Scientists prove pause in global warming false
LONDON - A reported pause in global warming between 1998 and 2014 was false, according to US-British research published Wednesday that confirmed the findings of a controversial US study on ocean warming.
Scientists at the University of California, Berkeley, and the University of York, England, corroborated the results of the National Oceanic and Atmospheric Administration's (NOAA) research paper in 2015.
Their findings were reported in the US journal Science Advances.
The NOAA paper had shown ocean buoys now used to measure water temperatures tend to report slightly cooler temperatures than older ship-based systems.

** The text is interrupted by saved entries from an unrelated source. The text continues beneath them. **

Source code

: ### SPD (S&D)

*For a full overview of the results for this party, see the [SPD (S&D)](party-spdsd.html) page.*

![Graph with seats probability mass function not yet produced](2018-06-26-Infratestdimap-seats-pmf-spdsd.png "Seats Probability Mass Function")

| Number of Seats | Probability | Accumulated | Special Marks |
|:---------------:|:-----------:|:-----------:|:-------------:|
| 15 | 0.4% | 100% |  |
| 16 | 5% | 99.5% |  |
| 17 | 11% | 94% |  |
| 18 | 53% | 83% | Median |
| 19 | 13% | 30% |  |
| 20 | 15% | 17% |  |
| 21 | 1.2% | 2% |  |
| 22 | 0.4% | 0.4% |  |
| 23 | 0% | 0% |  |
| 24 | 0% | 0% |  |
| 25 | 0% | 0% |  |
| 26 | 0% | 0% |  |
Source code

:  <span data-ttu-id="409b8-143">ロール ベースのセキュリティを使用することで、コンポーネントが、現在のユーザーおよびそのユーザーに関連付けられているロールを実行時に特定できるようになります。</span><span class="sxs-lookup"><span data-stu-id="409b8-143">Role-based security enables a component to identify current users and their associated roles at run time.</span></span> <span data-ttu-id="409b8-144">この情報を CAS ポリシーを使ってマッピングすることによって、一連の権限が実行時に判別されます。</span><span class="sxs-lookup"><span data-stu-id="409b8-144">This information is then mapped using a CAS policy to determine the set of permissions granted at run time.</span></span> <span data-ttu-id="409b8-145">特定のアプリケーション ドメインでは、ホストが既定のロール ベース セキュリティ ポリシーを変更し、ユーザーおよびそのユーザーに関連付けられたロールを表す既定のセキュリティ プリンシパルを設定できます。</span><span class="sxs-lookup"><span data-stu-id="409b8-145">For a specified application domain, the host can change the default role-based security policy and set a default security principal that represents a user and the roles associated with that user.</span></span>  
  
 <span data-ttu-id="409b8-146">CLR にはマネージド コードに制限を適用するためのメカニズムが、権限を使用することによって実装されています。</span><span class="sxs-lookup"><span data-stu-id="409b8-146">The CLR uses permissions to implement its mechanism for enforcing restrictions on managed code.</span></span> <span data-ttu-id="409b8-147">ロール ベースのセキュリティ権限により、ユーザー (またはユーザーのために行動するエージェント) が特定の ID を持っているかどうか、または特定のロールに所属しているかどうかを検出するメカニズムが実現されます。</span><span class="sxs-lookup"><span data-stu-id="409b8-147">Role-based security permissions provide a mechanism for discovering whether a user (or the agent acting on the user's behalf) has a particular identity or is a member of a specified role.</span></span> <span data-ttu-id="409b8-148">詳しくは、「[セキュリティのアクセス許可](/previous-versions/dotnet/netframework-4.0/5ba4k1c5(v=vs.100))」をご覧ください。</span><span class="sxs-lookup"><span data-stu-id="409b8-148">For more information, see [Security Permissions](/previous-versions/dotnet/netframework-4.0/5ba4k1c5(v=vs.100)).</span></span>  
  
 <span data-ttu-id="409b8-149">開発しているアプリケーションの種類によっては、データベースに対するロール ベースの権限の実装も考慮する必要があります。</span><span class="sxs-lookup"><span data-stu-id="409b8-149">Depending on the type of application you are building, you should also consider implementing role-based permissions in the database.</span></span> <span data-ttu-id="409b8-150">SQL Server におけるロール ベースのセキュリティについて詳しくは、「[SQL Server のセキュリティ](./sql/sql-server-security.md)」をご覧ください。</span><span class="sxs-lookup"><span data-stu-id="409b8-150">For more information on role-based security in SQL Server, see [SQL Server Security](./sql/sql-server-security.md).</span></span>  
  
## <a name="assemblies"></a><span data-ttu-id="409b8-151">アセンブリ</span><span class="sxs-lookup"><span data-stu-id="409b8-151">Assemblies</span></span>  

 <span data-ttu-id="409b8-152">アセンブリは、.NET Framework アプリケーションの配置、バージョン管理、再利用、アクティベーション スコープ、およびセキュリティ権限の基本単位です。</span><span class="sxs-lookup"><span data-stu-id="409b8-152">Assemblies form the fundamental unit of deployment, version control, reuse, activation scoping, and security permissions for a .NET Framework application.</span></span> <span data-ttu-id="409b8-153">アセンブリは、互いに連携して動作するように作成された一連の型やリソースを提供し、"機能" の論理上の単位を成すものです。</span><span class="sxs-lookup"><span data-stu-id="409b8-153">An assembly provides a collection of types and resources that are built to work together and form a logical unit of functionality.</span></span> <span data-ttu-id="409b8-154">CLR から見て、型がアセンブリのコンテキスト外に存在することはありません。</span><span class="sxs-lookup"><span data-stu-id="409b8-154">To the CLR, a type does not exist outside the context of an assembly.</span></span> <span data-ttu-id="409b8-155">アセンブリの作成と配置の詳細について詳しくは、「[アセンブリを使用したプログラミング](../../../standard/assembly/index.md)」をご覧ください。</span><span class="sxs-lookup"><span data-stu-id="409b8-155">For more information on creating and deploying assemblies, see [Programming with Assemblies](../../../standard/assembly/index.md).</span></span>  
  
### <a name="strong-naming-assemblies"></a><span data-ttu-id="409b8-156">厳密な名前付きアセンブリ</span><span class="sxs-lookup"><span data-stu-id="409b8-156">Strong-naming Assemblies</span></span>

The switch to buoy measurements had hidden some of the real-world warming during the 1998-2014 period, the NOAA scientists concluded.
The NOAA paper had drawn outrage from some scientists who insisted there had been a "global warming hiatus" and from critics who consider global warming a hoax.
The US House of Representatives, controlled by the Republican Party, had even demanded the NOAA scientists provide lawmakers with their email exchanges about the research.
The US government agency agreed to transmit data and respond to scientific questions but refused to hand over the emails of the study's authors, a decision supported by scientists worried about political interference.
"Our results mean that essentially NOAA got it right, that they were not cooking the books," said Zeke Hausfather, a graduate student in UC Berkeley's Energy and Resources Group and lead author of the new study.
- 'Hiatus' debunked -
The Intergovernmental Panel on Climate Change, in a report published in September 2013, said the average global warming between 1951 and 2012 had been 0.12 degrees Celsius (0.22 degrees Fahrenheit) per decade.
But between 1998 and 2012, warming had amounted to only 0.07 degrees Celsius per decade, indicating a 'global warming hiatus.'
The 2015 NOAA analysis, which was adjusted to correct for the "cold bias" of buoy measurements, found there was no detectable slowdown in ocean warming over the previous 15 years.
Reporting in the journal Science, the NOAA scientists said the oceans has actually warmed 0.12 degrees Celsius per decade since 2000, nearly twice as fast as the earlier estimates of 0.07 degrees Celsius per decade.
That brought the rate of ocean temperature rise in line with estimates for the previous 30 years, between 1970 and 1999.
The new study uses independent data from satellites and Argo floats, a worldwide satellite-based location and data collection system, as well as from buoys.
The information gathered confirmed the NOAA results in 2015 were correct, the scientists said.
"We were initially skeptical of the NOAA result, because it showed faster warming than a previous updated record from the UK Met Office," said Kevin Cowtan of the University of York.
"So we set out to test it for ourselves, using different methods and different data. We now think NOAA got it right, and a new dataset from the Japan Meteorological Agency also agrees," he said.